▶ [DATA RECORDS]:
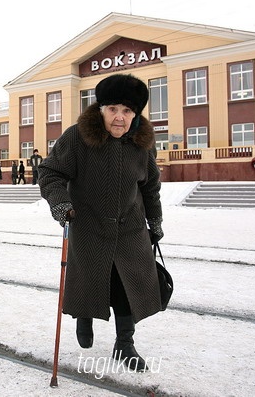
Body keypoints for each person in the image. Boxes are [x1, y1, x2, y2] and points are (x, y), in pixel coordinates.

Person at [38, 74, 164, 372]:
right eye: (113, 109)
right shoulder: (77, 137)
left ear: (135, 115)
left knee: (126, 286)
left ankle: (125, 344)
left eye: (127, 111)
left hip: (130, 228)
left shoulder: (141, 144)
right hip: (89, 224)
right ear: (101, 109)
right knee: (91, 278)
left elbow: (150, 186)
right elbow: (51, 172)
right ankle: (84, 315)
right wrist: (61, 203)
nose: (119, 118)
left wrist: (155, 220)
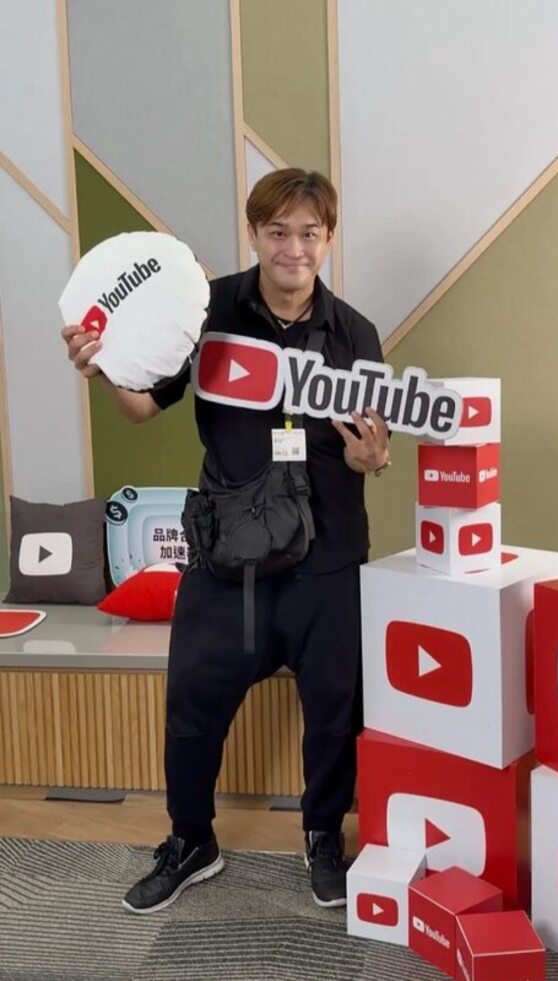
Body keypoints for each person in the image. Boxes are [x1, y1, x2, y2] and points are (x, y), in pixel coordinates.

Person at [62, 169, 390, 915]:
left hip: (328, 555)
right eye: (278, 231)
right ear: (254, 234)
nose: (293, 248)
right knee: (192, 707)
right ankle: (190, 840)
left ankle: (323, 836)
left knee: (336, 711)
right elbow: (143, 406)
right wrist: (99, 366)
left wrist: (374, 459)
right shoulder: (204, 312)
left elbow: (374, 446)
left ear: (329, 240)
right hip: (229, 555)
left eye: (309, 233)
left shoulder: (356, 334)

▶ [PROMPT]: When you repeat the material, keep every word exact and drop the pictures.

▶ [OUTPUT FOR THIS TASK]:
Body keypoints for each person in the image. Boxes are [x1, y1, x2, y2] and points are (x, y), in pixel coordinates.

Person at [38, 74, 164, 372]:
right eye: (113, 109)
right shoulder: (77, 137)
left ear: (135, 115)
left knee: (126, 286)
left ankle: (125, 344)
left eye: (127, 111)
left hip: (130, 228)
left shoulder: (141, 144)
right hip: (89, 224)
right ear: (101, 109)
right knee: (91, 278)
left elbow: (150, 186)
right elbow: (51, 172)
right ankle: (84, 315)
right wrist: (61, 203)
nose: (119, 118)
left wrist: (155, 220)
Body keypoints for each person in the image. Boxes are [x1, y1, x2, y2] and points are (x, y), in pixel coordinates.

Person at [62, 169, 390, 915]:
left hip: (328, 555)
right eye: (278, 231)
right ear: (254, 234)
nose: (293, 248)
right knee: (192, 707)
right ankle: (190, 840)
left ankle: (323, 836)
left knee: (336, 711)
right elbow: (143, 406)
right wrist: (99, 366)
left wrist: (374, 459)
right shoulder: (204, 312)
left elbow: (374, 446)
left ear: (329, 240)
right hip: (229, 555)
left eye: (309, 233)
left shoulder: (356, 334)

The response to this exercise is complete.